* Directive
Report every line in the items below that contains the string "embraceable".

[Stored data]
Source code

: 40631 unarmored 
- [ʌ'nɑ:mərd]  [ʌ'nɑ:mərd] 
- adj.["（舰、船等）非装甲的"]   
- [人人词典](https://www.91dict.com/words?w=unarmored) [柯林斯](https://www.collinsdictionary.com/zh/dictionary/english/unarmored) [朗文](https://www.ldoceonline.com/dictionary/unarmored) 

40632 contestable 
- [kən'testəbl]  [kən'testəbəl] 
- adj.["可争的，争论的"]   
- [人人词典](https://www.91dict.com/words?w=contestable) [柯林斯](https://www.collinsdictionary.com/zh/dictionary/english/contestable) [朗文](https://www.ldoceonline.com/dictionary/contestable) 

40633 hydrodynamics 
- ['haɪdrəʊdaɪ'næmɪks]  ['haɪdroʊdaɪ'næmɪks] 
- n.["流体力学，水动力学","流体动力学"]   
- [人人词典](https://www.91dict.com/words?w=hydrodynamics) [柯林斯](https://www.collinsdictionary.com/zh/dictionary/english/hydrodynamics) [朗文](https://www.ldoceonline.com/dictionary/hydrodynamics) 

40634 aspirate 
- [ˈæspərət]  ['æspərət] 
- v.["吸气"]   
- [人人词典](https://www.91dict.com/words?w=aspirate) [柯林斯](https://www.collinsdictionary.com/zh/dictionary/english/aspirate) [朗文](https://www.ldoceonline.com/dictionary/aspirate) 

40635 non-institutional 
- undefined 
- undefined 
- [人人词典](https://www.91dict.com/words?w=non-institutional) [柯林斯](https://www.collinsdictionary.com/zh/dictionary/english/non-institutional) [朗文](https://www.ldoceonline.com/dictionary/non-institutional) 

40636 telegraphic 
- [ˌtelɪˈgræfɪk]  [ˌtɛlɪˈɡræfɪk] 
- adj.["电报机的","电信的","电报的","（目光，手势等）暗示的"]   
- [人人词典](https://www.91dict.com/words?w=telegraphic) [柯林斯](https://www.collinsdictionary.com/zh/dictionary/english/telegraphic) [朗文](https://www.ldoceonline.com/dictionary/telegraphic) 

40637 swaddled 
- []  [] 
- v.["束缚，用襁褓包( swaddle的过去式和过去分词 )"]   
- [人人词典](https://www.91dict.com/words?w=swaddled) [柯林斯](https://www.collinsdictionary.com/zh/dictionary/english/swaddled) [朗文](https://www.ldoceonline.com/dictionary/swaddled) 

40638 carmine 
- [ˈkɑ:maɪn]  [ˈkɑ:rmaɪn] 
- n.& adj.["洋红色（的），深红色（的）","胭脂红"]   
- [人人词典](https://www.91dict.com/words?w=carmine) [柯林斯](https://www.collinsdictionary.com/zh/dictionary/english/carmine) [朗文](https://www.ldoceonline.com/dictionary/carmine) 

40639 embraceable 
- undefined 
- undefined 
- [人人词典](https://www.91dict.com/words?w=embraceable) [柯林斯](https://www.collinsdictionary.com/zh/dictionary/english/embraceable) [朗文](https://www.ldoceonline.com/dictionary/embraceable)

* Response below
40639 embraceable 
- [人人词典](https://www.91dict.com/words?w=embraceable) [柯林斯](https://www.collinsdictionary.com/zh/dictionary/english/embraceable) [朗文](https://www.ldoceonline.com/dictionary/embraceable)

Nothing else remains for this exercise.